Apollo mi ha trascinata - consenziente - a svariate serate jazz, e ai concerti di Sergio Cammariere, Giovanni Allevi, Buena Vista Social Club, Smashing Punpkins, Dave Matthews' Band e sicuramente altri che non ricordo. Lui salta e canta tutto il tempo, io sto impalata come un baccalà trattenendo gli sbadigli.
Insomma, faccio schifo.
Ma la via della redenzione è sempre dietro l'angolo: qualche mese fa, sia lodato Faccialibro, ridendo e scherzando Apollo e io ci troviamo destinatari di due biglietti dell'HJF per il concerto dei Pearl Jam, per gentile concessione della zia Cate. Dopo aver contato i giorni, dopo aver pregato anche in turco perché il tempo fosse clemente e la serata non si concludesse come quella dei Green Day, posso dire che ce l'abbiamo fatta.
La pioggia ci ha colti mentre eravamo ancora in auto: in coda verso la destinazione, ci divertivamo a guardare le auto vicine cariche di altri compagni di festival. Prossimi al Parco San Giuliano, sentivamo già gli Skunk all'opera - e che nervi sapere che ce li stavamo perdendo!
Arrivati al parco, cerchiamo un varco nella folla per conquistare una posizione da cui fosse visibile il palco e uno schermo: altra nota di demerito, di solito ai concerti ci sono *mega*schermi, ai lati del palco. Ieri c'erano due *mini*schermi, pure in basso, per cui non si vedeva né il palco né lo schermo: e la regia? No, dico, le riprese dovrebbero servire per quegli sfigati che non riescono a vedere il palco, e loro che fanno? Inquadrano il pubblico. Mi pare giusto.
Dopo gli Skunk è stato il turno di Ben Harper, che non mi ha fatto né cado né freddo: verso la fine del suo concerto ha chiamato "un mio e un vostro amico", e ha duettato con Eddie Vedder sulle note di Underpressure. Delirio.
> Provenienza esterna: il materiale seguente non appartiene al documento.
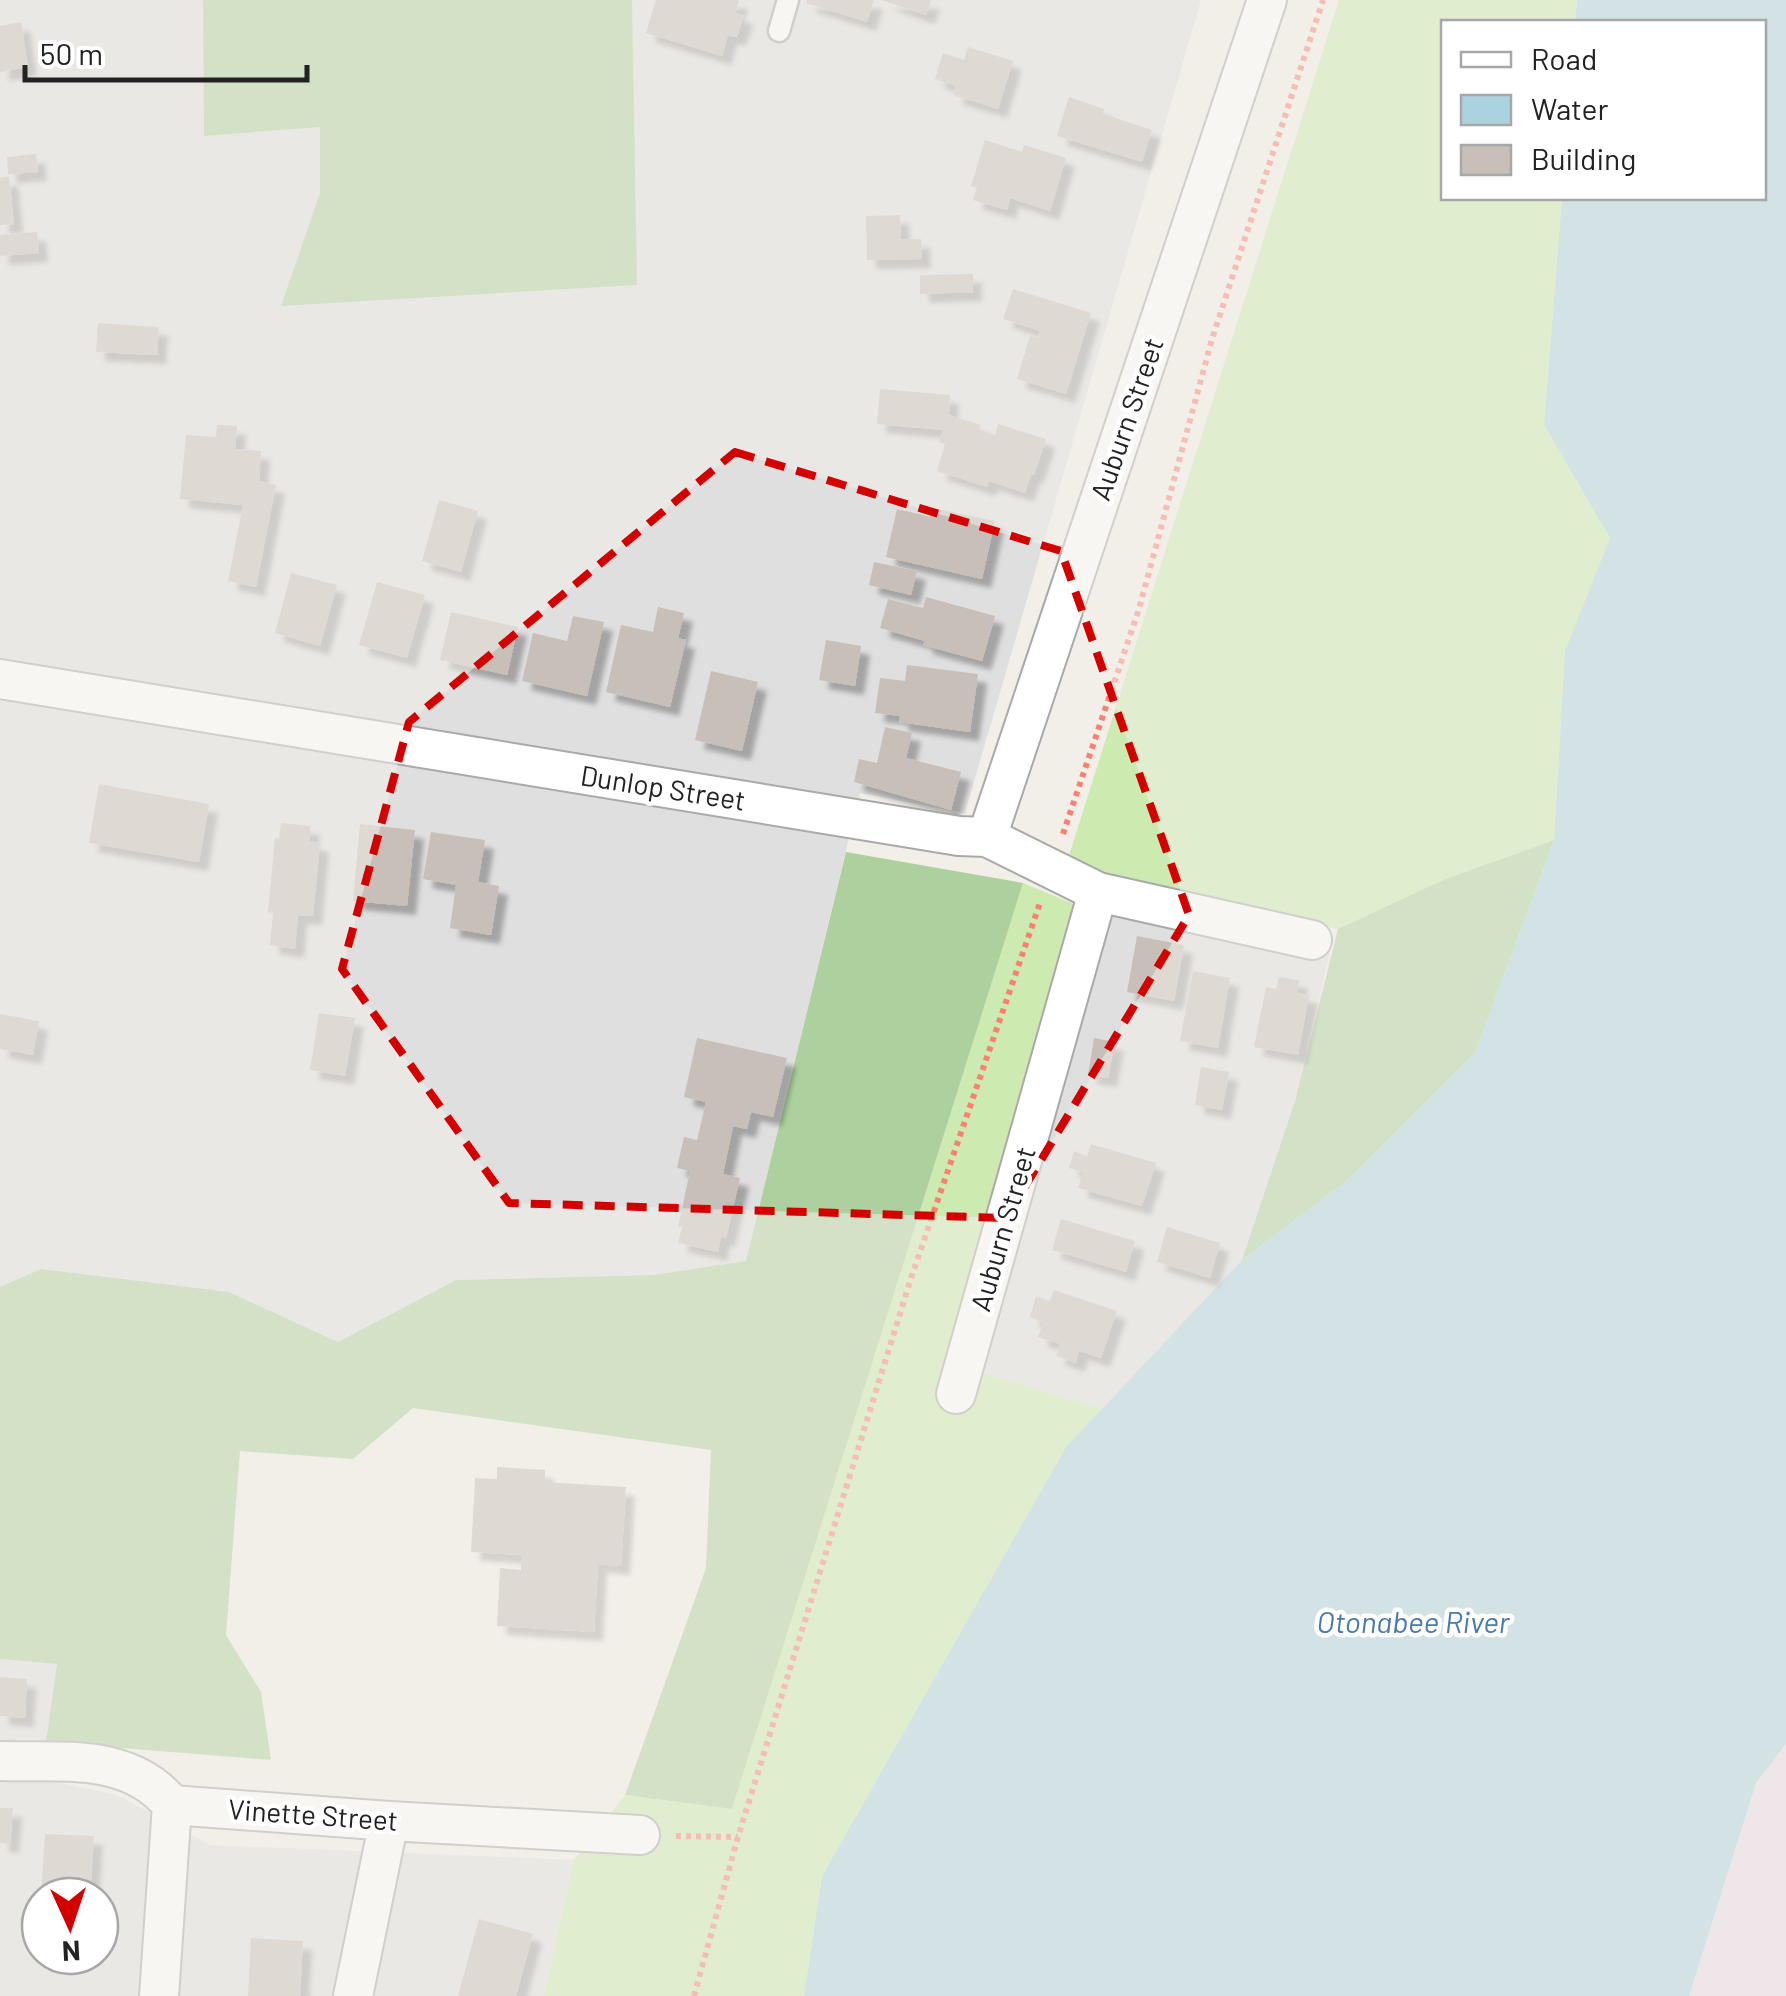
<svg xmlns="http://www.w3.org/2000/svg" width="1786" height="1996" viewBox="0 0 1786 1996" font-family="Barlow,sans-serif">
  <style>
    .residential { fill: #e0dfdf; fill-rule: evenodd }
    .industrial { fill: #ebdbe8 }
    .grass { fill: #cdebb0 }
    .forest { fill: #add19e }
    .water { fill: #aad3df }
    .building { fill: #c7bfb8; filter: url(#shadow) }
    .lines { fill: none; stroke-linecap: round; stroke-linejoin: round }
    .service-casing { stroke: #a9a9a9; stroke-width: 25 }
    .minor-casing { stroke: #a9a9a9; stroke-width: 42 }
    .path { stroke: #fa8072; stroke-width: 6; stroke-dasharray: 5 5; stroke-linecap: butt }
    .service { stroke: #fff; stroke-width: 20 }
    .minor { stroke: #fff; stroke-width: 38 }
    .marked { fill: none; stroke: #d40000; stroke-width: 8; stroke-dasharray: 20 12; stroke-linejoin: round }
    .labels { text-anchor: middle; stroke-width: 9; stroke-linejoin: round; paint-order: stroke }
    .street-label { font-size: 28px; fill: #222; stroke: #fff }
    .water-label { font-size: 30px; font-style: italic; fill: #4a7aab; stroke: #fff }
  </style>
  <defs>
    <filter id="shadow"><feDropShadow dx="9" dy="9" stdDeviation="2.5" flood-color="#0004"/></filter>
  </defs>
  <rect width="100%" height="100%" fill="#f2efe9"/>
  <path class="residential" d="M 0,0 L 203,0 L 204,136 L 320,126 L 320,193 L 282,305 L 636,285 L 632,0 L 1201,0 L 965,813 L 860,793 L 746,1261 L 653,1275 L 456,1280 L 338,1342 L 229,1292 L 41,1269 L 0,1287 Z
    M 1111,910 L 1330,953 L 1295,1101 L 1242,1260 L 1102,1409 L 978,1372 Z
    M 0,1659 L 57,1664 L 42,1779 L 117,1795 L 210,1845 L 574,1860 L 544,1996 L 0,1996 ZM 40,1896 L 100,1896 L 100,1956 L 40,1956 Z"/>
  <path class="industrial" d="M 1786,1744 L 1786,1996 L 1689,1996 L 1756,1783 Z"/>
  <path class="grass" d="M 1339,0 L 1577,0 L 1575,22 L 1444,22 L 1444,198 L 1562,198 L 1544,425 L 1610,538 L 1565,652 L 1554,840 L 1443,880 L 1338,929 L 1110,886 L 1067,862 Z
    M 1023,883 L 1076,905 L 978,1372 L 1102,1409 L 1066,1447 L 822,1876 L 804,1996 L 544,1996 L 574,1860 L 625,1795 L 732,1809 Z"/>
  <path class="forest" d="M 203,0 L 632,0 L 637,285 L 281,306 L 320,193 L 320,127 L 204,136 Z
    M 1554,840 L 1475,1053 L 1349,1179 L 1242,1260 L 1295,1101 L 1338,929 L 1443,880 Z
    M 846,852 L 1023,883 L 732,1809 L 625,1795 L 706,1568 L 711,1450 L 413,1408 L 353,1459 L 240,1451 L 226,1635 L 261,1692 L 271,1760 L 46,1742 L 57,1664 L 0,1659 L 0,1287 L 41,1269 L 229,1292 L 338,1342 L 456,1280 L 653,1275 L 746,1261 Z"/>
  <path class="water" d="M 1577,0 L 1786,0 L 1786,1744 L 1756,1783 L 1689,1996 L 804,1996 L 822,1876 L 1066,1447 L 1242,1260 L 1349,1179 L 1475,1053 L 1554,840 L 1565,651 L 1610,538 L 1544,425 L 1562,198 L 1764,198 L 1764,22 L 1575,22 Z"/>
  <path class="building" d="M 656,0 L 739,0 L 735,13 L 744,15 L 737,37 L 728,35 L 722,56 L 646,33 Z
    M 807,0 L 874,0 L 867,22 L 806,3 Z
    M 881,0 L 931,0 L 926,15 Z
    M 21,22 L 28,67 L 0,72 L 0,26 Z
    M 968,47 L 1013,61 L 998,109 L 953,95 L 956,86 L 935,79 L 943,53 L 964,60 Z
    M 1069,97 L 1104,109 L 1103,114 L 1152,130 L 1142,162 L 1057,136 Z
    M 985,140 L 1022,152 L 1024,145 L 1066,158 L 1050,211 L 1010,198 L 1007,210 L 973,200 L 977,188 L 971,186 Z
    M 36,154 L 38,172 L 8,174 L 7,157 Z
    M 9,177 L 14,224 L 0,225 L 0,178 Z
    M 900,215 L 901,239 L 921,239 L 922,259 L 867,260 L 866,216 Z
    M 37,232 L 39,253 L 0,256 L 0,235 Z
    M 973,274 L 973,292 L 920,294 L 920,275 Z
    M 1013,289 L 1091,313 L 1066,394 L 1017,379 L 1030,336 L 1038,338 L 1040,331 L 1003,319 Z
    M 98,323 L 159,327 L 157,355 L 96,352 Z
    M 880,389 L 950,395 L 949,415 L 981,425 L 979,430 L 995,435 L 998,424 L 1046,439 L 1034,475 L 1031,474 L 1025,493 L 989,481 L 987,487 L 937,471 L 945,444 L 939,442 L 943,430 L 877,424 Z
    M 217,425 L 237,426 L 235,449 L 261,451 L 259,481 L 276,485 L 256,587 L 228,581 L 243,505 L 180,499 L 186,435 L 216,437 Z
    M 439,500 L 478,511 L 461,572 L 422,561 Z
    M 933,508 L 995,521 L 982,579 L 886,557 L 897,509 L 931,517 Z
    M 874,562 L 917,571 L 911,595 L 869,585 Z
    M 291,573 L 337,585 L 320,646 L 275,633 Z
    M 377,582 L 425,595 L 407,658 L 359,645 Z
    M 926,597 L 995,616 L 982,661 L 923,645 L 925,641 L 880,628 L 888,599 L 923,608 Z
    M 658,607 L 684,613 L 678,638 L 686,640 L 670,707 L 606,692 L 621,625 L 653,632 Z
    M 451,612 L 518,627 L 507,675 L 440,660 Z
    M 573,616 L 604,622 L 587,696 L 522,681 L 533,633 L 567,641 Z
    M 826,640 L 861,646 L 855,686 L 819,680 Z
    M 907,665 L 978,674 L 970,732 L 899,722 L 900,716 L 875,713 L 880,678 L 905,681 Z
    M 711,671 L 758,682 L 742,751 L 695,740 Z
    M 885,727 L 912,733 L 906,758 L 961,772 L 951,810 L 854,782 L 859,759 L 877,763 Z
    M 99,784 L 209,804 L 199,862 L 89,843 Z
    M 281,823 L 311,826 L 309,841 L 320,843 L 313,916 L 298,915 L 295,949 L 270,945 L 273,913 L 268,912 L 275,838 L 279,839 Z
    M 360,824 L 415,830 L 407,906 L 353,901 Z
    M 431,832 L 485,840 L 478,882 L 499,886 L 491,935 L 450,928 L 456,885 L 423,879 Z
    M 1137,936 L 1184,945 L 1174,1001 L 1127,992 Z
    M 1193,971 L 1230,978 L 1218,1048 L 1180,1041 Z
    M 1279,977 L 1299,980 L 1297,993 L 1309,995 L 1298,1055 L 1254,1047 L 1266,987 L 1276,989 Z
    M 319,1013 L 355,1018 L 345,1076 L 310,1070 Z
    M 0,1014 L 39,1021 L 33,1055 L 0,1049 Z
    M 697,1038 L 787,1058 L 773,1117 L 751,1112 L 747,1129 L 733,1126 L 723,1174 L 740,1178 L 726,1238 L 721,1237 L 718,1252 L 678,1243 L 682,1227 L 678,1227 L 690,1171 L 677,1168 L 684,1137 L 697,1140 L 706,1102 L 684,1097 Z
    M 1094,1038 L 1115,1042 L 1108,1078 L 1088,1075 Z
    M 1201,1067 L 1229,1072 L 1222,1110 L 1195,1105 Z
    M 1091,1144 L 1156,1163 L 1142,1206 L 1078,1188 L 1083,1172 L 1069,1168 L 1074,1151 L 1087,1156 Z
    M 1061,1219 L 1135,1241 L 1126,1272 L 1052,1250 Z
    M 1167,1227 L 1220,1243 L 1210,1278 L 1157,1262 Z
    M 1054,1290 L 1117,1311 L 1101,1358 L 1079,1351 L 1076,1363 L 1056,1356 L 1060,1344 L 1038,1337 L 1043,1322 L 1030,1317 L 1036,1296 L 1050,1301 Z
    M 497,1467 L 545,1470 L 545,1482 L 626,1487 L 621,1566 L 598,1564 L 594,1632 L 497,1626 L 500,1568 L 521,1570 L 521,1555 L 471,1552 L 475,1478 L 497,1479 Z
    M 0,1677 L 27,1679 L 25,1718 L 0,1716 Z
    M 0,1808 L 13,1808 L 10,1844 L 0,1843 Z
    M 45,1834 L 94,1836 L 90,1896 L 41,1896 Z
    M 479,1919 L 533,1934 L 516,1996 L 458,1996 Z
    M 251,1938 L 303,1941 L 300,1996 L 248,1996 Z"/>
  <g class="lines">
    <defs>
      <path id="service" d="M 779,31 L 788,0"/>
      <path id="minor" d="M 0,679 L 959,836 L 987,837 L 1098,892 L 1312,940
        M 987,837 L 1267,0
        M 956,1394 L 1098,892
        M 0,1761 C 62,1763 129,1752 172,1805 L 389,1821 L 640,1835
        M 159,1996 L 172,1805
        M 353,1996 L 389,1821"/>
    </defs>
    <use href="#service" class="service-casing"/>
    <use href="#minor" class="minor-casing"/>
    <path class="path" d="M 1063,834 L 1139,609 L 1212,339 L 1323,0
      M 676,1836 L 738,1837
      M 694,1996 L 738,1837 L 911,1278 L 1040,903"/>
    <use href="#service" class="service"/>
    <use href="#minor" class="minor"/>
  </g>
  <path d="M0 0H1786V1996H0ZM 735,452 L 1061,551 L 1189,915 L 1006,1218 L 509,1203 L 342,969 L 409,722 Z" fill="#f2efe9" fill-opacity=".55" fill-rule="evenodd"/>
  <path class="marked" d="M 735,452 L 1061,551 L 1189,915 L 1006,1218 L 509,1203 L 342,969 L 409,722 Z"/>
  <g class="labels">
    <g class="street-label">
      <text transform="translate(1127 419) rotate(-71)" y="10">Auburn Street</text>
      <text transform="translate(663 788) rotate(9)" y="10">Dunlop Street</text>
      <text transform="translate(1003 1229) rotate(-74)" y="10">Auburn Street</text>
      <text transform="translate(313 1815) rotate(4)" y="10">Vinette Street</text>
    </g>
    <g class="water-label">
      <text x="1413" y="1633">Otonabee River</text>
    </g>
  </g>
  <rect x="1441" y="20" width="325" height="180" fill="#ffffff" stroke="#a7a7a7" stroke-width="2.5"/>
  <rect x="1461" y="52" width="50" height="15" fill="#ffffff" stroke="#a7a7a7" stroke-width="2.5"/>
  <text x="1531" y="70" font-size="30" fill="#222222">Road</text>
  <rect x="1461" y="95" width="50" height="30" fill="#aad3df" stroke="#a7a7a7" stroke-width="2.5"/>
  <text x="1531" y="120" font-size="30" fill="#222222">Water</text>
  <rect x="1461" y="145" width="50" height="30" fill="#c7bfb8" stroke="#a7a7a7" stroke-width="2.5"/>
  <text x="1531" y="170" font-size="30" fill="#222222">Building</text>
  <g transform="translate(70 1926) rotate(177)"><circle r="48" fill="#ffffff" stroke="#a7a7a7" stroke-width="2.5"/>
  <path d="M0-8L18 38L0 25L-18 38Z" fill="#d40000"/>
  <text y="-15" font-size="28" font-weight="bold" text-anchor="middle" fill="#222222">N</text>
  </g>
  <path d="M25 65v15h282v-15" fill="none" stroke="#222222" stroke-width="5"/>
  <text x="40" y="65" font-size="30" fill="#222222" stroke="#ffffff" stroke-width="8" paint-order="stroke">50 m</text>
</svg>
La mezz'ora abbondante di pausa è stata eterna, e le due ore di concerto anche troppo brevi: mi sono pentita di non essermi fatta una cultura dei Pearl Jam in preparazione dell'evento. Quanto avrei voluto conoscere almeno qualche ritornello e cantare a squarciagola con gli altri! Certo mi sono scatenata, ho ballato (io che ai concerti non muovo un muscolo), ho applaudito e urlato. Sono stata prossima all'omicidio della tizia dietro di me, che si esibiva in assoli stonati a squarciagola: se Eddie Vedder è sul palco e lei tra il pubblico, un motivo c'è, no?
"Vogliamo suonare, per due motivi: primo motivo, abbiamo tante canzoni. Secondo motivo, il mio italiano fa schifo."
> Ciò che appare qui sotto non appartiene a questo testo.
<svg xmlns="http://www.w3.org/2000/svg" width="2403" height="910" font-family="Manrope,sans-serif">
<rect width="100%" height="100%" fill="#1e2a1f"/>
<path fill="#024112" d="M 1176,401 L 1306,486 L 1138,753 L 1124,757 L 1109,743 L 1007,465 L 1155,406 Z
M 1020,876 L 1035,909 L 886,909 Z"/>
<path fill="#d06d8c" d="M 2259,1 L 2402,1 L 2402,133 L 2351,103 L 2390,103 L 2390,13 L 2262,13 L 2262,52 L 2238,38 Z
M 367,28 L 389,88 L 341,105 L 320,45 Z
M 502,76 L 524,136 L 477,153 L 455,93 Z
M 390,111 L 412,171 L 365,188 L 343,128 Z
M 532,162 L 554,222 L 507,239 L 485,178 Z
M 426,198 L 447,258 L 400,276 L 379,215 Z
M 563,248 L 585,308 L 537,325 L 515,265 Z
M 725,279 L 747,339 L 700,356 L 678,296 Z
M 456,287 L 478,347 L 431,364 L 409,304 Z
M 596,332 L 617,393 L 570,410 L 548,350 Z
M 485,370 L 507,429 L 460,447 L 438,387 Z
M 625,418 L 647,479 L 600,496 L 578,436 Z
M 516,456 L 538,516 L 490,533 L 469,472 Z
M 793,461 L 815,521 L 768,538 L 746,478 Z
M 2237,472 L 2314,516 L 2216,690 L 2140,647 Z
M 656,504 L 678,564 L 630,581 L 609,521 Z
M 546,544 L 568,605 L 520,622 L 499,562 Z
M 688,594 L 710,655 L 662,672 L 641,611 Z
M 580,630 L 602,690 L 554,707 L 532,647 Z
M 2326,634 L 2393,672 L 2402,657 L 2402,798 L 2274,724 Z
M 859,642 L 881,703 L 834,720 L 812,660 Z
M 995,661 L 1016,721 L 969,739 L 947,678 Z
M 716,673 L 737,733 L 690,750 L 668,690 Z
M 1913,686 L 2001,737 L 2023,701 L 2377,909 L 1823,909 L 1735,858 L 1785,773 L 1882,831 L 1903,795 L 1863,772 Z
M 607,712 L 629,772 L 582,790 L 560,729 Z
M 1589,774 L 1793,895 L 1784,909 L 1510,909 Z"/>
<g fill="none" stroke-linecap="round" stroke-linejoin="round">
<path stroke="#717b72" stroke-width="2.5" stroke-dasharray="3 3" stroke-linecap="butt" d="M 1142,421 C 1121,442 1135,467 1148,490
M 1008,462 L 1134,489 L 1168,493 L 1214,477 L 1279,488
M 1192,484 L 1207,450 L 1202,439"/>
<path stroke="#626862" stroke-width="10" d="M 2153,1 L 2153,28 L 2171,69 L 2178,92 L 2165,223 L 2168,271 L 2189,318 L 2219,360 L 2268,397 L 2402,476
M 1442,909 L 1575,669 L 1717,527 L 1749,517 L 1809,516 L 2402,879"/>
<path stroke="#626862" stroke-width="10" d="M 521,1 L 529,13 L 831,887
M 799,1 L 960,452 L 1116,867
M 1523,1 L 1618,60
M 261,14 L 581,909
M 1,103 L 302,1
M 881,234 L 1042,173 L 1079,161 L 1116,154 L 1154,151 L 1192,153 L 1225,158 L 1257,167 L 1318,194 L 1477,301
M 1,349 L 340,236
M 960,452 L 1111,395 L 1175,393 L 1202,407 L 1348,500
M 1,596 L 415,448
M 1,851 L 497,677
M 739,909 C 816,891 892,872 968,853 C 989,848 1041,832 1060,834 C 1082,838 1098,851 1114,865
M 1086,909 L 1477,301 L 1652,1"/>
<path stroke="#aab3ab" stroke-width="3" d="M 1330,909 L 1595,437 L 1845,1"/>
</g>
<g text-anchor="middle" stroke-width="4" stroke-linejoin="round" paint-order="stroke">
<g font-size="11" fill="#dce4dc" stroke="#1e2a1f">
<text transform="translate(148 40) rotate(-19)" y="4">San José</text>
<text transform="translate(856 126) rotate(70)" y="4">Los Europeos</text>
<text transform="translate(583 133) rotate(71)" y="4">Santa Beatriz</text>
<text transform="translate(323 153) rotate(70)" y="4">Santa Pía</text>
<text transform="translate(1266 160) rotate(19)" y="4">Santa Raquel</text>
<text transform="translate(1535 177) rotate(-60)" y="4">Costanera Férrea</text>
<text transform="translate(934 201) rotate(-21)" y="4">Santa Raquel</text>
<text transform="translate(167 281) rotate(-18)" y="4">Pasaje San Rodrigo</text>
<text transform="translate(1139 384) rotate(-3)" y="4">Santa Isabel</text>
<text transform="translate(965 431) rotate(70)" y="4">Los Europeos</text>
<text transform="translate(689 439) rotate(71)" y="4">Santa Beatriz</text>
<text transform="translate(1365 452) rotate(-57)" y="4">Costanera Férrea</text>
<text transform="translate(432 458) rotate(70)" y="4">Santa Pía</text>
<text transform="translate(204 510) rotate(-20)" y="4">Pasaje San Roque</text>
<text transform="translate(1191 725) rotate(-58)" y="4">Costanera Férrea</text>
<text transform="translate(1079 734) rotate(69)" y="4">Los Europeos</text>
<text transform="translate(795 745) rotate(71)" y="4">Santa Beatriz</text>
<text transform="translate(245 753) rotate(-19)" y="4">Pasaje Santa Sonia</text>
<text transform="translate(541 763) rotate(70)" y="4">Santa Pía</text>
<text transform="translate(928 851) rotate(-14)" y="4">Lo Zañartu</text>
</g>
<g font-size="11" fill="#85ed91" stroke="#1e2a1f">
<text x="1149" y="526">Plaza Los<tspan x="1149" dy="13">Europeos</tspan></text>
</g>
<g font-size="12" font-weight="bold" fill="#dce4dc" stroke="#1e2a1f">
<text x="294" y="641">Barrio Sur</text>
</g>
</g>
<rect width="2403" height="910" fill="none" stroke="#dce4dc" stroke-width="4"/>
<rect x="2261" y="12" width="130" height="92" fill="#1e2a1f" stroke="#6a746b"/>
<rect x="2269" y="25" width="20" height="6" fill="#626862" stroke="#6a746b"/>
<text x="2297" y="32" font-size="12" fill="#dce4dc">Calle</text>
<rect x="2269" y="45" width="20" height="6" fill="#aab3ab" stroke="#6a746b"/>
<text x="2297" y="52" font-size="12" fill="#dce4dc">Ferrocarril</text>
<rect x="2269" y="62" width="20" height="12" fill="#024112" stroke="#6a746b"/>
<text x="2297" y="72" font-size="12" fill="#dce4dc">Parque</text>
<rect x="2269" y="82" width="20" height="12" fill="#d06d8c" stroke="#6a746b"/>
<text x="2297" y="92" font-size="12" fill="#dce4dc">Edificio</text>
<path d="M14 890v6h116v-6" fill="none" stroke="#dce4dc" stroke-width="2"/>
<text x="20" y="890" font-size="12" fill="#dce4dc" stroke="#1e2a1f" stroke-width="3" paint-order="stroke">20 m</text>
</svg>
"Per noi l’Italia era come la luna, una cosa da sognare, adesso ci siamo saliti sopra"
"E dov'è Ben Harper quando hai bisogno di lui?"
Con una bozza di rosso ricaricata tre volte, Eddie si è guadagnato la cittadinanza vicentina onoraria: "noi vicentini/ siamo dei gran bevitori/ beviamo in casa/ beviamo fuori/ e a tutti quanti/ noi daremo del vin/ e anche stasera/ torneremo insachetà!"
Anche Ben si merita una menzione d'onore: tranquillo nel suo angolo a suonare, si è ritrovato con la suddetta bozza di rosso in gola, alla "batti co' basta" (gioco che prevede che il malcapitato di turno si piazzi su una sedia e un amico gli versi in gola dell'alcol a canna: quando il primo non regge più, batte la mano al versatore, che dovrebbe interrompere l'operazione).
In questa cronaca manca la musica: non ho parole per descriverla, davvero. Coinvolgente, forte, da brividi. Indimenticabile.
Il gran finale è stato così grande che non poteva esserci alcun bis: Keep on Rockin' In The Free World, e tutto il resto è gloria.
1 responsi:
"Stregata dai vapori terrestri e mangiatrice di foglie d'alloro": sicura che fossero di alloro?